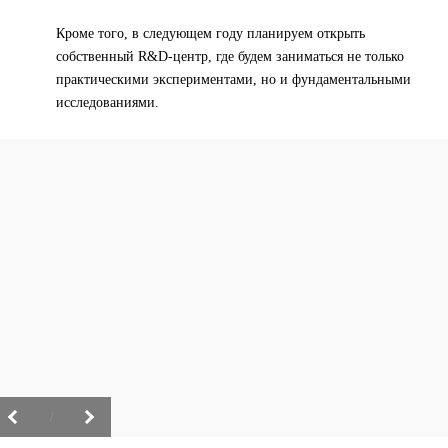
Кроме того, в следующем году планируем открыть
собственный R&D-центр, где будем заниматься не только
практическими экспериментами, но и фундаментальными
исследованиями.
/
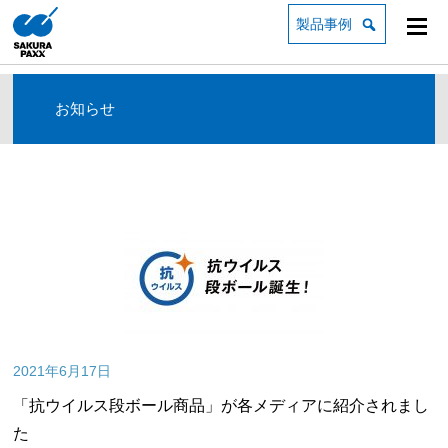
製品事例
お知らせ
2021年6月17日
「抗ウイルス段ボール商品」が各メディアに紹介されまし
た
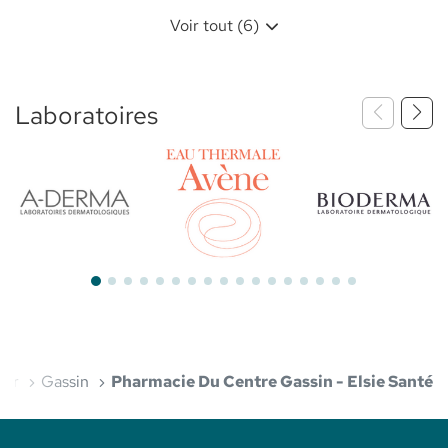
Voir tout (6)
Laboratoires
Bioderma
Aderma
Avène
Var
Gassin
Pharmacie Du Centre Gassin - Elsie Santé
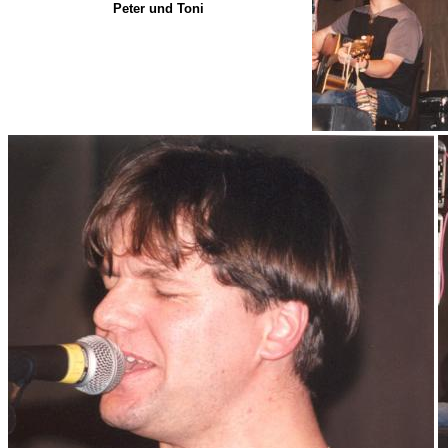
Peter und Toni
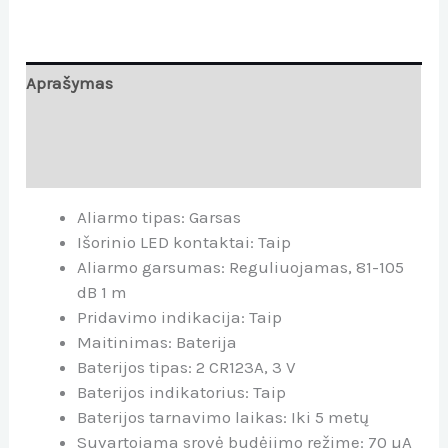
Aprašymas
Papildoma informacija
Atsiliepimai (0)
Aliarmo tipas: Garsas
Išorinio LED kontaktai: Taip
Aliarmo garsumas: Reguliuojamas, 81-105
dB 1 m
Pridavimo indikacija: Taip
Maitinimas: Baterija
Baterijos tipas: 2 CR123A, 3 V
Baterijos indikatorius: Taip
Baterijos tarnavimo laikas: Iki 5 metų
Suvartojama srovė budėjimo režime: 70 µA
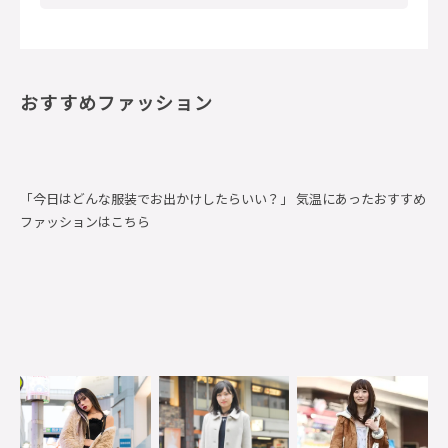
おすすめファッション
「今日はどんな服装でお出かけしたらいい？」 気温にあったおすすめ
ファッションはこちら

**********

__Exercise goal__
Copy each of the entries above precisely, and drop whatever pictures they hold.

__Output__
Кроме того, в следующем году планируем открыть
собственный R&D-центр, где будем заниматься не только
практическими экспериментами, но и фундаментальными
исследованиями.
/
製品事例
お知らせ
2021年6月17日
「抗ウイルス段ボール商品」が各メディアに紹介されまし
た
Voir tout (6)
Laboratoires
Bioderma
Aderma
Avène
Var
Gassin
Pharmacie Du Centre Gassin - Elsie Santé
Peter und Toni
Aprašymas
Papildoma informacija
Atsiliepimai (0)
Aliarmo tipas: Garsas
Išorinio LED kontaktai: Taip
Aliarmo garsumas: Reguliuojamas, 81-105
dB 1 m
Pridavimo indikacija: Taip
Maitinimas: Baterija
Baterijos tipas: 2 CR123A, 3 V
Baterijos indikatorius: Taip
Baterijos tarnavimo laikas: Iki 5 metų
Suvartojama srovė budėjimo režime: 70 µA
おすすめファッション
「今日はどんな服装でお出かけしたらいい？」 気温にあったおすすめ
ファッションはこちら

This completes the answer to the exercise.